Planar Inequalities

May 2015
2
0
USA
My goal here is to figure out a routine to determine if a point lies within a certain distance of a plane.

I understand the standard form of planes (ax+by+cz=d) and that the equation itself represents the normal vector, but what I'm having trouble with is d. I know you can test a point on a plane by plugging in the values and seeing if the distance values match. So then, to see if the point is less than a given distance away, would it be as simple as measuring the change in d?

Thanks for your help.
 

chiro

MHF Helper
Sep 2012
6,608
1,263
Australia
Hey BluEyeDevill.

The standard distance formula for a point with respect to a plane is simply d = |<n,p-p0>| where p is the point you are testing and p0 is an existing point on the plane.

The plane equation is always ax + by + cz + d = 0 but when there is an excess distance you will get ax + by + cz + d = e where |e| represents a distance from the plane itself.
 

HallsofIvy

MHF Helper
Apr 2005
20,249
7,909
Equivalently, let the plane be given by Ax+ By+ Cz= D and the point be \(\displaystyle (x_0, y_0, z_0)\).

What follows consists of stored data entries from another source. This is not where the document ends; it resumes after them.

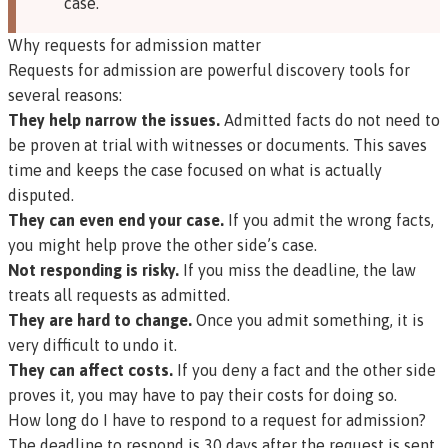
case.
Why requests for admission matter
Requests for admission are powerful discovery tools for
several reasons:
They help narrow the issues.
Admitted facts do not need to
be proven at trial with witnesses or documents. This saves
time and keeps the case focused on what is actually
disputed.
They can even end your case.
If you admit the wrong facts,
you might help prove the other side’s case.
Not responding is risky.
If you miss the deadline, the law
treats all requests as admitted.
They are hard to change.
Once you admit something, it is
very difficult to undo it.
They can affect costs.
If you deny a fact and the other side
proves it, you may have to pay their costs for doing so.
How long do I have to respond to a request for admission?
The deadline to respond is 30 days after the request is sent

The "distance from point P to plane q" is, by definition, the shortest distance from P to any point in the plane.
And that must be along a line perpendicular to the plane- to see that choose any other point in the plane and draw the lines from P to those two points.
One, the perpendicular, is a leg of a right triangle while the other is a hypotenuse- and the hypotenuse of a right triangle is always longer than a leg.

A vector perpendicular to Ax+ By+ Cz= D is of the form <A, B, C> so a line through \(\displaystyle (x_0, y_0, z_0)\) in the direction of that line is \(\displaystyle x= At+ x_0\), \(\displaystyle y= Bt+ y_0\), and \(\displaystyle z= Ct+ z_0\). That line crosses the plane when A(At+ x_0)+ B(Bt+ y_0)+ C(Ct+ z_0)= D or \(\displaystyle (A^2+ B^2+ C^2)t+ (Ax_0+ By_0+ Cz_0)= D\)
so \(\displaystyle t= \frac{D- Ax_0- By_0- Cz_0}{A^2+ B^2+ C^2}\).

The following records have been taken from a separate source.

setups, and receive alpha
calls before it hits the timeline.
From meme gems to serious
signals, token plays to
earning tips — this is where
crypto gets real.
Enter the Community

Put that value of t into the equation of the plane to find the point where the line crosses the plane and then find the distance between that point and \(\displaystyle (x_0, y_0, z_0)\).
 

Plato

MHF Helper
Aug 2006
22,507
8,664
My goal here is to figure out a routine to determine if a point lies within a certain distance of a plane.
Equivalently, let the plane be given by $\Pi:~ Ax+ By+ Cz= D$, the normal is \(\displaystyle N={A\bf{i}}+{B\bf{j}}+{C\bf{k}}\).
Suppose that $Q\in\Pi$, then "distance from point $P$ to plane $\Pi$" is, $\dfrac{| \overrightarrow {PQ}\cdot N |}{\|N\|}$
 
May 2015
2
0
USA
I never thought about it that way. So its essentially a vector projection?

Thanks for the help!

Over the past few days I realized that when the equation is equal to 0 you have a plane that is simply located at the origin, and if you multiply the equation by a scalar quantity then d would represent the distance to the origin, or the vector magnitude. so then, yes, (along the lines of what you said) the change in d can be directly tested because it represents the shortest distance to the plane.

Awesome! Is there a way I can mark my thread solved?